Пароход начинает гудеть — трубно, близко, так что закладывает уши. И мы смотрим на него и хохочем, и кричим, и не замечаем, как накатывается на нас волна. Лодка сбивает меня с ног, я падаю в неё, минуту меня отчаянно бросает по настилу, а когда всё успокаивается, я вижу мокрого Гульку — его выбросило на берег, и он кричит оттуда:
— Слышал? Слышал? Всё-таки дал гудок!
Мы бежим на мыс, мокрый Гулька кричит:
— Дал! Ты слышал, дед, как гудело!
Но Ерофей Платонович не смотрит на нас. Он стоит в камыше, у воды, глядит вслед пароходу и кому-то сердито выговаривает:
— Ах ты ж лихач, ты лихач! Ах ты ж балаболка…
Гулька умолкает на полуслове. «Кому это он?» — успеваю подумать я о дедушке и вижу, как он наклоняется, шарит руками в камыше и, размахнувшись, кидает в воду большущую рыбину.
— Сула! — удивляется Гулька.
В руках у дедушки уже новый судак, и Гулька не выдерживает.
— Дед, не кидай, дедушка! — кричит он, подбегая к Ерофею Платоновичу.
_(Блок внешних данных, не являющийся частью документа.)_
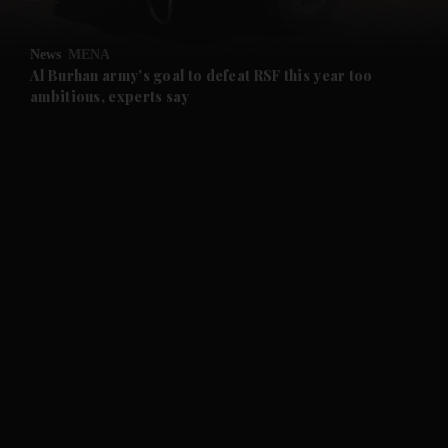
and Opinion submenu
News
MENA
and Future submenu
Al Burhan army's goal to defeat RSF this year too
ambitious, experts say
and Climate submenu
and Culture submenu
and Lifestyle submenu
and Sport submenu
Но Ерофей Платонович идёт, с шумом раздвигая руками мокрый камыш, то и дело доставая из него извивающихся рыбин. Над берегом кружат вороны, они садятся где-то впереди, кричат. Что же они слетелись — рыба ведь живая! Но вот дедушка вытаскивает из камыша ещё одного судака и, осмотрев, бросает его не в воду уже, а на берег. Мы с Гулькой подбегаем к рыбине — жабры у неё вскидываются, живая, а глаз уже нету. Это их вороны выклевали.
— Ах ты форсун! — опять вздыхает Ерофей Платонович.